Gutman’s heart was in ventricular fibrillation. The cardiologist on call at the time, New Jersey native Dr. Richard Cuozzo, administered a precordial thump in an effort to mechanically stimulate Gutman’s heart and convert it to a normal rhythm. A precordial thump is a firm blow to the lower half of the sternum, delivered with a closed fist, from a distance of about 15 inches above the chest. Cuozzo gave Gutman two additional precordial thumps, all to no apparent effect.
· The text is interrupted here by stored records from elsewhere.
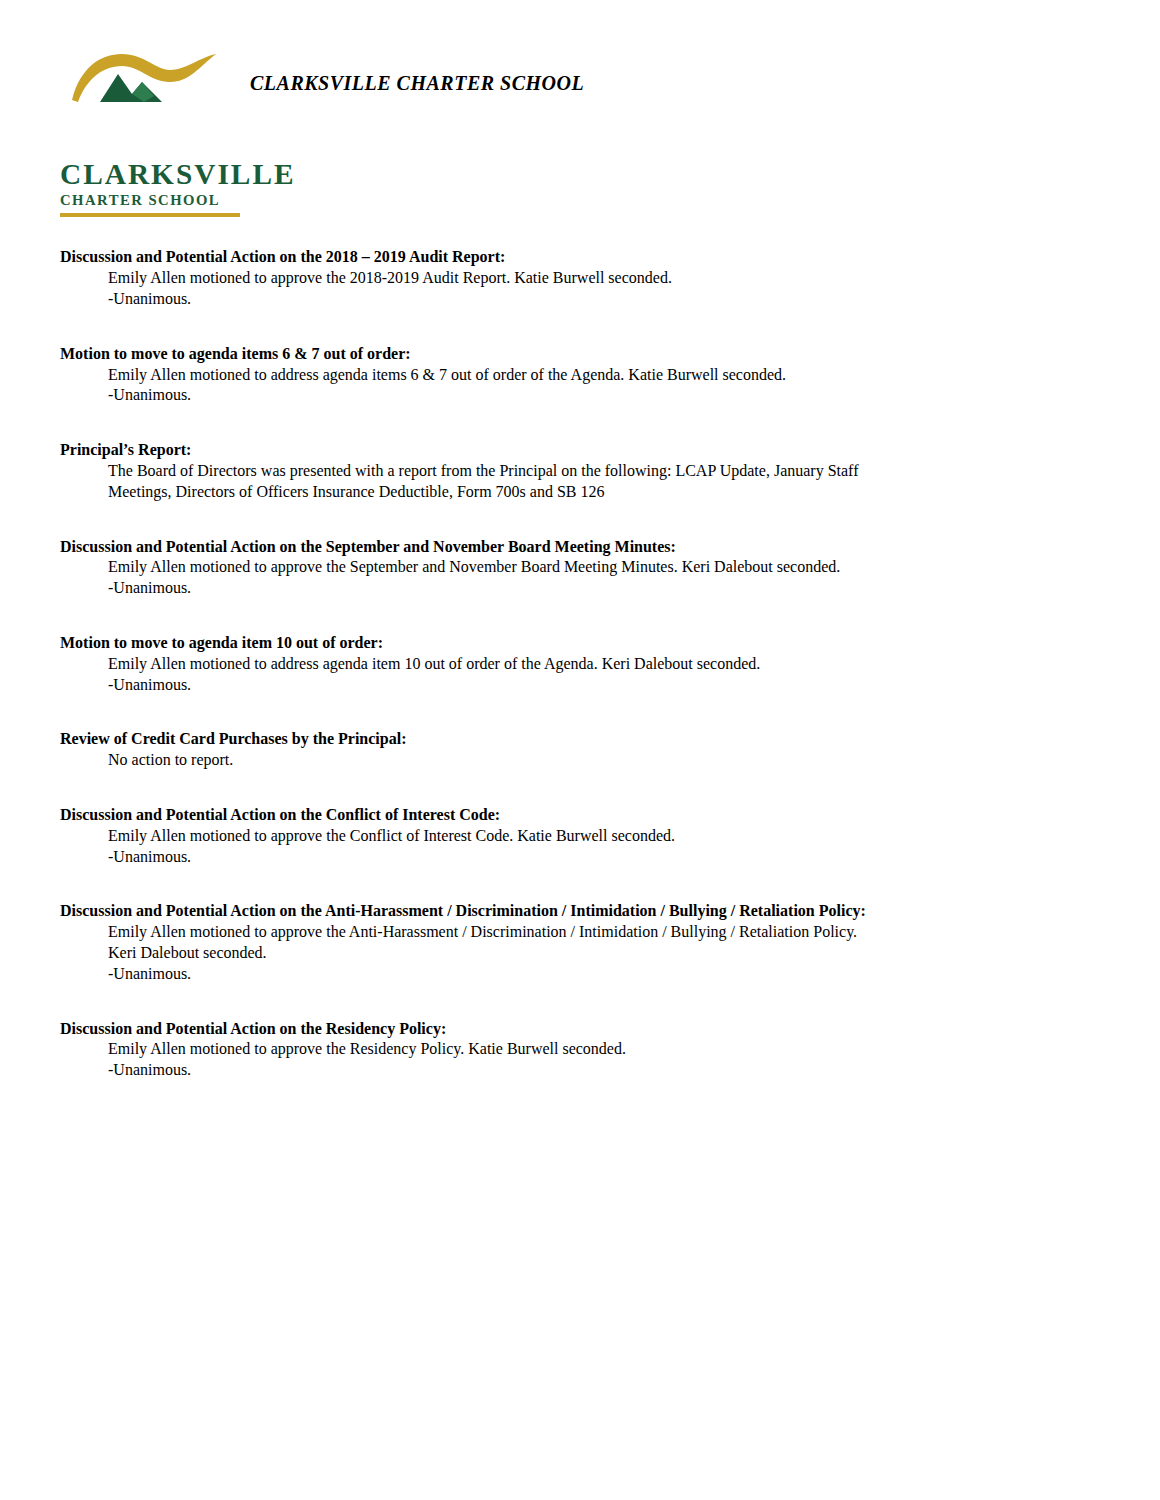CLARKSVILLE
CHARTER SCHOOL
CLARKSVILLE CHARTER SCHOOL
Discussion and Potential Action on the 2018 – 2019 Audit Report:
Emily Allen motioned to approve the 2018-2019 Audit Report. Katie Burwell seconded.
-Unanimous.
Motion to move to agenda items 6 & 7 out of order:
Emily Allen motioned to address agenda items 6 & 7 out of order of the Agenda. Katie Burwell seconded.
-Unanimous.
Principal’s Report:
The Board of Directors was presented with a report from the Principal on the following: LCAP Update, January Staff Meetings, Directors of Officers Insurance Deductible, Form 700s and SB 126
Discussion and Potential Action on the September and November Board Meeting Minutes:
Emily Allen motioned to approve the September and November Board Meeting Minutes. Keri Dalebout seconded.
-Unanimous.
Motion to move to agenda item 10 out of order:
Emily Allen motioned to address agenda item 10 out of order of the Agenda. Keri Dalebout seconded.
-Unanimous.
Review of Credit Card Purchases by the Principal:
No action to report.
Discussion and Potential Action on the Conflict of Interest Code:
Emily Allen motioned to approve the Conflict of Interest Code. Katie Burwell seconded.
-Unanimous.
Discussion and Potential Action on the Anti-Harassment / Discrimination / Intimidation / Bullying / Retaliation Policy:
Emily Allen motioned to approve the Anti-Harassment / Discrimination / Intimidation / Bullying / Retaliation Policy. Keri Dalebout seconded.
-Unanimous.
Discussion and Potential Action on the Residency Policy:
Emily Allen motioned to approve the Residency Policy. Katie Burwell seconded.
-Unanimous.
He then initiated external cardiac massage, in an effort to drive blood out into the pulmonary artery and aorta. With one hand placed over the other, Cuozzo positioned the heel of the bottom hand on the lower third of Gutman’s sternum and sharply depressed it, holding it down for a moment and then releasing. He performed some 60 massages per minute for approximately two minutes — again, to no apparent effect.

It was at this point that two NJSDE operatives — disguised as grossly negligent physicians assisting Dr. Cuozzo — placed external defibrillator paddles on Gutman’s chest and administered two shocks in rapid succession. The maximum charge for defibrillating a human heart is 300 to 350 joules. The disguised NJSDE agents used approximately 5,000 joules of electricity, delivering to Gutman a charge sufficient to jump-start a Winnebago. Then, leaving nothing to chance, they administered an intravenous injection of lidocaine, an anesthetic used as a ventricular antiarrhythmic, giving Gutman 20 grams, a lethal quantity some ten times the recommended dose.

Gutman, of course, died.

Early that evening, a hospital spokesman announced that Len Gutman had arrived at the emergency room suffering a heart attack and had expired as a result of deliberate and premeditated measures taken by NJSDE agents disguised as grossly negligent physicians, acting without the foreknowledge or complicity of Dr. Cuozzo or anyone else on staff. The media had no reason to question the veracity of the hospital’s account, and the story, along with Leonard Gutman, was seemingly put to rest.

Gutman’s wife and son, though, were not quite so credulous. Retaining the services of prominent medical malpractice attorney Irvin Wachtell, they initiated a private investigation, resulting in a disinterment and a new autopsy, and two months later they filed a $25 million wrongful death suit against the hospital and Dr. Richard Cuozzo, claiming that it was Cuozzo’s genuine gross negligence and not the feigned gross negligence of the NJSDE agents that resulted in Gutman’s death. Specifically, they charged that Cuozzo had used “egregiously excessive force,” causing “CPR-induced thoracic wall trauma and fatal injury to abdominal and thoracic organs.”

At the trial, a nuanced and often sympathetic portrait emerged of Dr. Richard Cuozzo.

“Richie’s a surf-and-turf kind of guy,” testified Cuozzo’s best friend, Victor Polumbo, a hospital maintenance man. “Not your typical cardiologist, y’know what I’m saying. He never talks down to you like the other doctors. He’s a good guy. A Rangers fan.”

A podiatrist, who’d been a fraternity brother of Cuozzo’s at medical school in Guadalajara, testified about his extraordinary ability to drink and parallel-park. “I been out with Richie where we’d be doin’ shots and beers all night, and I got a Lincoln Town Car, and Richie, he could put that car in a space where you get out and look and you go, there’s like no fuckin’ way he just did that.”

“He’s never too tired to spot for somebody,” testified a gym buddy.

“He’s fun, y’know what I mean?” said OR nurse Sheri Hildebrand. “The other doctors, they’re so serious all the time. Richie, he can always make you laugh. Even when he loses a patient, he can immediately say something funny, and, y’know, you just forget about it.”